La société Archibald prise en la personne de Me [V], ayant été désignée en qualité de mandataire ad hoc au terme du jugement du 18 juin 2019 avait donc qualité pour faire procéder le 2 août 2022, aux saisies-attributions sur les comptes bancaires de M. [E], le fait que sa mission ait été précisée ultérieurement par le juge n'affectant en rien la validité et les effets de sa désignation au moment où les saisies ont été pratiquées.
Enfin, c'est manifestement de mauvaise foi que M. [E] conteste le quantum des sommes restant dues en affirmant qu'il existerait une différence entre le décompte de l'huissier indiquant un montant de 39 211,07 euros au mois de mars 2022 et celui de Me [V] au 12 mai 2022 fixant le restant dû à la somme de 27 281.93 euros, alors que ce dernier décompte ne tient compte que du principal de la créance hors frais et intérêts et que le décompte de l'huissier auquel M. [E] se réfère contient notamment la somme de 13.052,85 euros à titre d'intérêts de retard et celle de 1.153,34 euros au titre des actes de procédure.
Au vu de l'ensemble de ces éléments, il y a lieu de rejeter les demandes de mainlevée et de confirmer le jugement entrepris de ce chef.
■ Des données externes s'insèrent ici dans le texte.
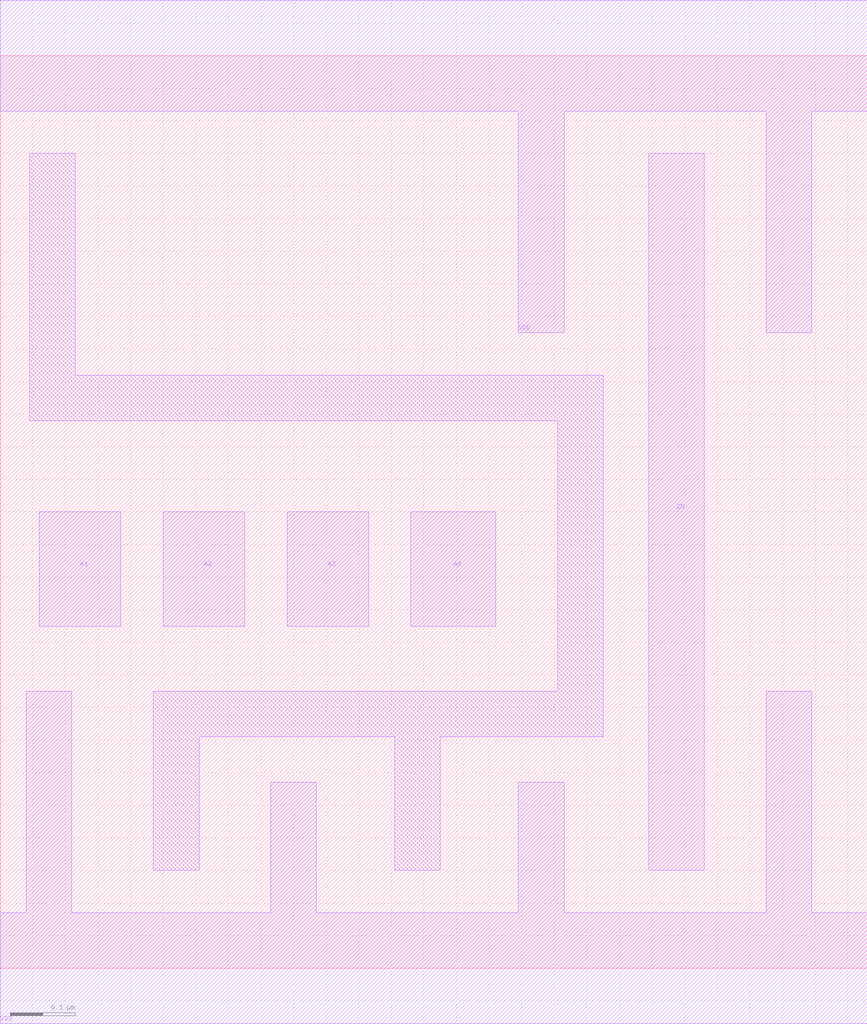
<source format=lef>
# 
# ******************************************************************************
# *                                                                            *
# *                   Copyright (C) 2004-2010, Nangate Inc.                    *
# *                           All rights reserved.                             *
# *                                                                            *
# * Nangate and the Nangate logo are trademarks of Nangate Inc.                *
# *                                                                            *
# * All trademarks, logos, software marks, and trade names (collectively the   *
# * "Marks") in this program are proprietary to Nangate or other respective    *
# * owners that have granted Nangate the right and license to use such Marks.  *
# * You are not permitted to use the Marks without the prior written consent   *
# * of Nangate or such third party that may own the Marks.                     *
# *                                                                            *
# * This file has been provided pursuant to a License Agreement containing     *
# * restrictions on its use. This file contains valuable trade secrets and     *
# * proprietary information of Nangate Inc., and is protected by U.S. and      *
# * international laws and/or treaties.                                        *
# *                                                                            *
# * The copyright notice(s) in this file does not indicate actual or intended  *
# * publication of this file.                                                  *
# *                                                                            *
# *     NGLibraryCreator, v2010.08-HR32-SP3-2010-08-05 - build 1009061800      *
# *                                                                            *
# ******************************************************************************
# 
# 
# Running on brazil06.nangate.com.br for user Giancarlo Franciscatto (gfr).
# Local time is now Fri, 3 Dec 2010, 19:32:18.
# Main process id is 27821.

VERSION 5.6 ;
BUSBITCHARS "[]" ;
DIVIDERCHAR "/" ;

MACRO OR4_X2
  CLASS core ;
  FOREIGN OR4_X2 0.0 0.0 ;
  ORIGIN 0 0 ;
  SYMMETRY X Y ;
  SITE FreePDK45_38x28_10R_NP_162NW_34O ;
  SIZE 1.33 BY 1.4 ;
  PIN A1
    DIRECTION INPUT ;
    ANTENNAPARTIALMETALAREA 0.021875 LAYER metal1 ;
    ANTENNAPARTIALMETALSIDEAREA 0.078 LAYER metal1 ;
    ANTENNAGATEAREA 0.05225 ;
    PORT
      LAYER metal1 ;
        POLYGON 0.06 0.525 0.185 0.525 0.185 0.7 0.06 0.7  ;
    END
  END A1
  PIN A2
    DIRECTION INPUT ;
    ANTENNAPARTIALMETALAREA 0.021875 LAYER metal1 ;
    ANTENNAPARTIALMETALSIDEAREA 0.078 LAYER metal1 ;
    ANTENNAGATEAREA 0.05225 ;
    PORT
      LAYER metal1 ;
        POLYGON 0.25 0.525 0.375 0.525 0.375 0.7 0.25 0.7  ;
    END
  END A2
  PIN A3
    DIRECTION INPUT ;
    ANTENNAPARTIALMETALAREA 0.021875 LAYER metal1 ;
    ANTENNAPARTIALMETALSIDEAREA 0.078 LAYER metal1 ;
    ANTENNAGATEAREA 0.05225 ;
    PORT
      LAYER metal1 ;
        POLYGON 0.44 0.525 0.565 0.525 0.565 0.7 0.44 0.7  ;
    END
  END A3
  PIN A4
    DIRECTION INPUT ;
    ANTENNAPARTIALMETALAREA 0.02275 LAYER metal1 ;
    ANTENNAPARTIALMETALSIDEAREA 0.0793 LAYER metal1 ;
    ANTENNAGATEAREA 0.05225 ;
    PORT
      LAYER metal1 ;
        POLYGON 0.63 0.525 0.76 0.525 0.76 0.7 0.63 0.7  ;
    END
  END A4
  PIN ZN
    DIRECTION OUTPUT ;
    ANTENNAPARTIALMETALAREA 0.0935 LAYER metal1 ;
    ANTENNAPARTIALMETALSIDEAREA 0.3081 LAYER metal1 ;
    ANTENNADIFFAREA 0.1463 ;
    PORT
      LAYER metal1 ;
        POLYGON 0.995 0.15 1.08 0.15 1.08 1.25 0.995 1.25  ;
    END
  END ZN
  PIN VDD
    DIRECTION INOUT ;
    USE power ;
    SHAPE ABUTMENT ;
    PORT
      LAYER metal1 ;
        POLYGON 0 1.315 0.795 1.315 0.795 0.975 0.865 0.975 0.865 1.315 0.925 1.315 1.175 1.315 1.175 0.975 1.245 0.975 1.245 1.315 1.33 1.315 1.33 1.485 0.925 1.485 0 1.485  ;
    END
  END VDD
  PIN VSS
    DIRECTION INOUT ;
    USE ground ;
    SHAPE ABUTMENT ;
    PORT
      LAYER metal1 ;
        POLYGON 0 -0.085 1.33 -0.085 1.33 0.085 1.245 0.085 1.245 0.425 1.175 0.425 1.175 0.085 0.865 0.085 0.865 0.285 0.795 0.285 0.795 0.085 0.485 0.085 0.485 0.285 0.415 0.285 0.415 0.085 0.11 0.085 0.11 0.425 0.04 0.425 0.04 0.085 0 0.085  ;
    END
  END VSS
  OBS
      LAYER metal1 ;
        POLYGON 0.045 0.84 0.855 0.84 0.855 0.425 0.235 0.425 0.235 0.15 0.305 0.15 0.305 0.355 0.605 0.355 0.605 0.15 0.675 0.15 0.675 0.355 0.925 0.355 0.925 0.91 0.115 0.91 0.115 1.25 0.045 1.25  ;
  END
END OR4_X2

END LIBRARY
#
# End of file
#

</source>
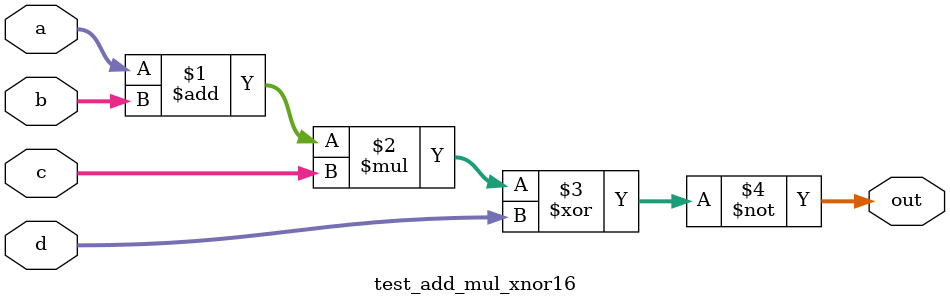
<source format=v>
module test_add_mul_xnor16 (
    input  [15:0] a,
    input  [15:0] b,
    input  [15:0] c,
    input  [15:0] d,
    output [15:0] out
);
  assign out = ~(((a + b) * c) ^ d);
endmodule

</source>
Sur la demande de dommages et intérêts :
La demande de dommages et intérêts, qui n'est pas nouvelle comme le soutient à tort l'intimé, doit être déclarée recevable, M. [E] l'ayant déjà formée devant le juge de l'exécution, peu important que le montant sollicité à ce titre ait été modifié.
Compte tenu du rejet de ses demandes de mainlevée des saisies-attributions, M. [E] n'est plus fondé à solliciter des dommages et intérêts au motif que les mesures de recouvrement forcé engagées contre lui seraient abusives.
Par ailleurs, s'agissant des autres mesures d'exécution forcée alléguées, force est de constater qu'aucun acte n'est produit à l'exception d'un commandement de payer valant saisie-vente du 24 septembre 2020, sans que M. [E] ne démontre le caractère dommageable de cet acte, ni le préjudice qu'il subirait, étant rappelé que la société Archibald détient une créance titrée à son encontre.
Enfin la demande de M. [E] tendant à se voir restituer la somme de 14.000 euros qu'il prétend avoir payée sous la contrainte de l'huissier mandaté par la société Archibald est irrecevable, le juge de l'exécution, et la cour statuant avec les mêmes pouvoirs, n'ayant pas celui d'ordonner la restitution de sommes indument versées en l'absence de contestation des mesures d'exécution forcée.
Dans ces conditions, la demande de dommages et intérêts de M. [E] doit être rejetée et le jugement confirmé de ce chef.
Sur les demandes accessoires
Au vu de l'issue du litige, il convient de confirmer les condamnations accessoires de M. [E], qui succombe en ses prétentions, et de le condamner aux entiers dépens d'appel.
En outre, il n'est pas inéquitable de faire application de l'article 700 du code de procédure civile au profit de la société Archibald et de condamner à ce titre M. [E] à lui payer la somme de 3.000 euros.
Il sera débouté de la demande au titre de l'article 700 du code de procédure civile qu'il forme à hauteur d'appel.
PAR CES MOTIFS
CONFIRME en toutes ses dispositions le jugement rendu le 9 mai 2023 par le juge de l'exécution du tribunal judiciaire de Sens,
Y ajoutant,
CONDAMNE M. [P] [E] à payer à la Selarl Archibald, ès-qualités de mandataire ad hoc de la SARL Sergines Immobilier la somme de 3.000 euros au titre de l'article 700 du code de procédure civile,
DEBOUTE M. [P] [E] de sa demande au titre de l'article 700 du code de procédure civile,
CONDAMNE M. [P] [E] aux entiers dépens d'appel.